Lire aussi : Excursion au Grand Palais pour le Salon du Livre Rare et de l’Objet d’art

 

Une politique culturelle au service de la diplomatie

Il faut également noter le caractère diplomatique de cette mondialisation culturelle. En effet, ces « succursales muséales » sont le produit d’accords inter-étatiques et non inter-muséales. L’Etat français réalise ainsi une politique culturelle au service du rayonnement de la France. Il est d’ailleurs incorrect de considérer ses antennes comme des « succursales ». Par exemple, le Louvre Abu Dhabi n’est pas une émanation française du Musée du Louvre, mais bien un musée émirati, qui a acheté une licence de marque pour 30 ans, avec un prêt d’œuvres décroissant au fil des années, le temps pour les Emirats Arabes Unis de se confectionner une collection propre. L’internationalisation des musées est donc une opportunité diplomatique pour le pays prêteur, mais sert aussi le développement de quartiers culturels dans le pays receveur, à l’instar des jeunes Emirats Arabes Unis, qui ont commencé à se tourner vers l’international au milieu des années 50 en même temps que l’essor de l’exploitation pétrolière, ou encore de la Chine qui porte encore quelques séquelles de la Révolution Culturelle.

Lire aussi : Un jour à Drouot, au cœur du marché de l’art français

 

Une opportunité de mécénat international pour les grandes entreprises

La renommée internationale ne concerne cependant pas que les nations.

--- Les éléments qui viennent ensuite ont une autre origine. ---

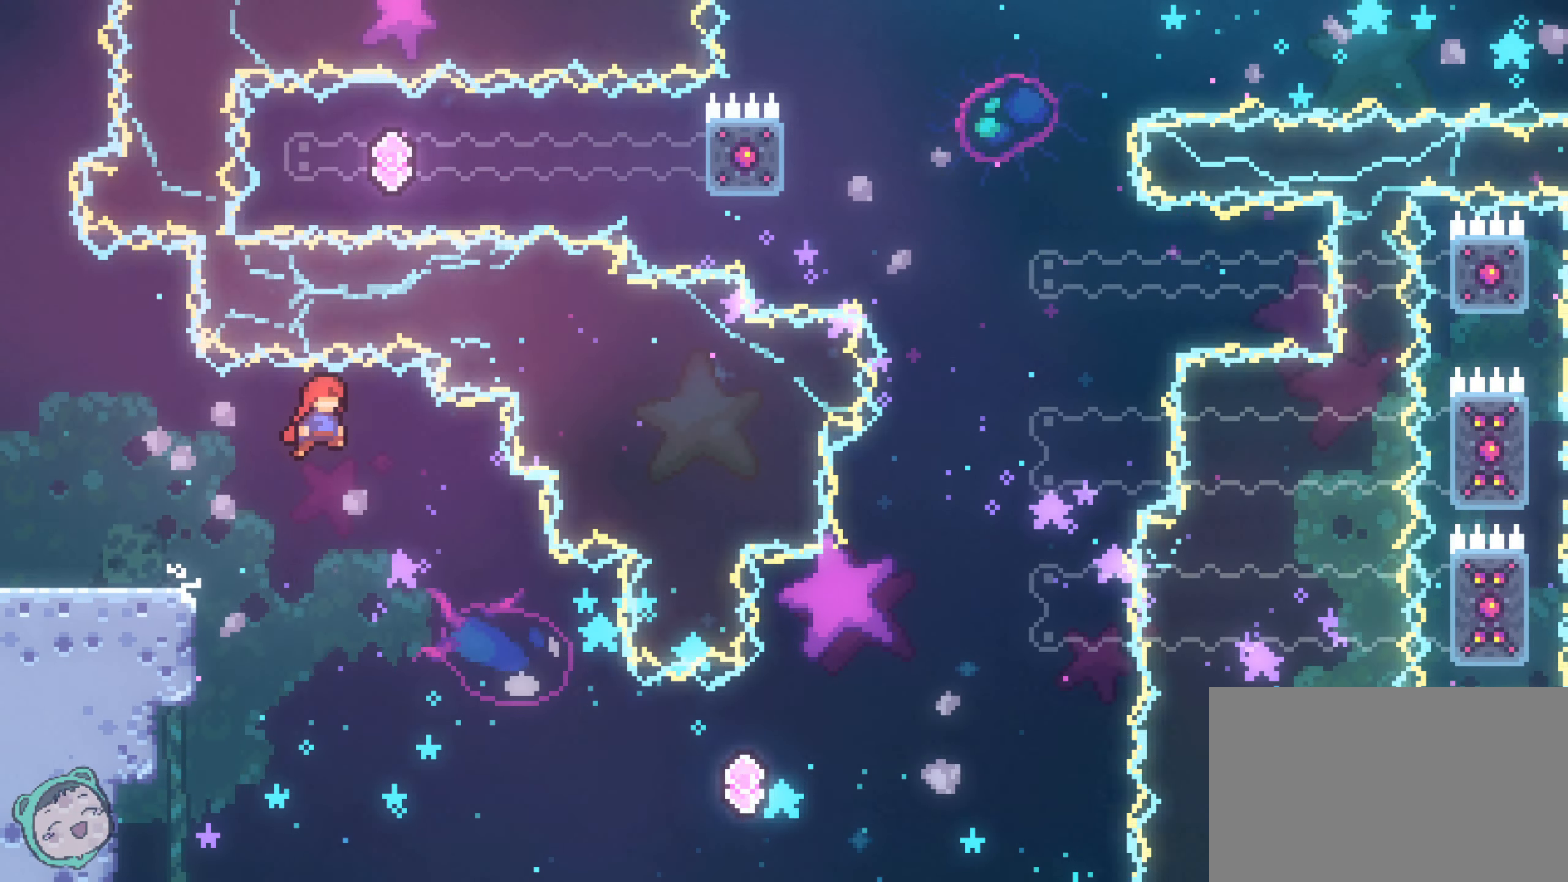
{"dt_ms": 500, "buttons": [], "left_stick": "right", "right_stick": "center", "events": []}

Ces projets sont aussi l’occasion pour des entreprises de s’associer à d’importantes actions de mécénat et ainsi de bénéficier d’une visibilité médiatique certaine. A ces entreprises nationales s’ajoutent également des organismes étrangers. Ainsi le Louvre est soutenu par différentes sociétés amicales, aux Etats-Unis par exemple, et bénéficie également de l’apport de Nippon Télévision au Japon.

De manière comparable bien que pas tout à fait équivalente nous pouvons également citer Chanel et le Grand Palais. Celui-ci s’engage dans plusieurs années de restauration profonde et se délocalisera pendant la durée des travaux sur les Champs-Elysées en différents pavillons, parmi eux le Pavillon Chanel, qui trouveront également une autre fonction lors des Jeux Olympiques de 2024.

 

Un outil de développement des publics étrangers

Si les antennes étrangères permettent au pays de développer ses publics, il n’est pas à négliger non plus qu’elles contribuent au développement des publics internationaux en France, dont le chiffre est en hausse de manière générale sur la dernière décennie, en provenance particulièrement de l’Asie de l’Est (au Louvre, la fréquentation étrangère était de 2.7 millions en 2001, 6.5 millions en 2014. Sur les 10 millions de visiteurs de 2018, 73% étaient étrangers dont 8% chinois).

Lire aussi : Le mobilier ancien a-t-il encore une valeur ?

 

Coopération internationale scientifique

Enfin, ultime atout à prendre en compte : les apports scientifiques que de tels projets peuvent engendrer. L’internationalisation des musées est une réelle opportunité de coopération scientifique, par la recherche, le commissariat partagé d’expositions internationales, les fouilles, ou encore la découverte d’artistes étrangers issus de ces nouveaux foyers culturels à travers le monde.

Ainsi, malgré les contraintes budgétaires, celles de renommée, de faisabilité, de temps, au-delà des considérations politiques, c’est une véritable universalité de l’art et des pratiques artistiques qui se dévoile.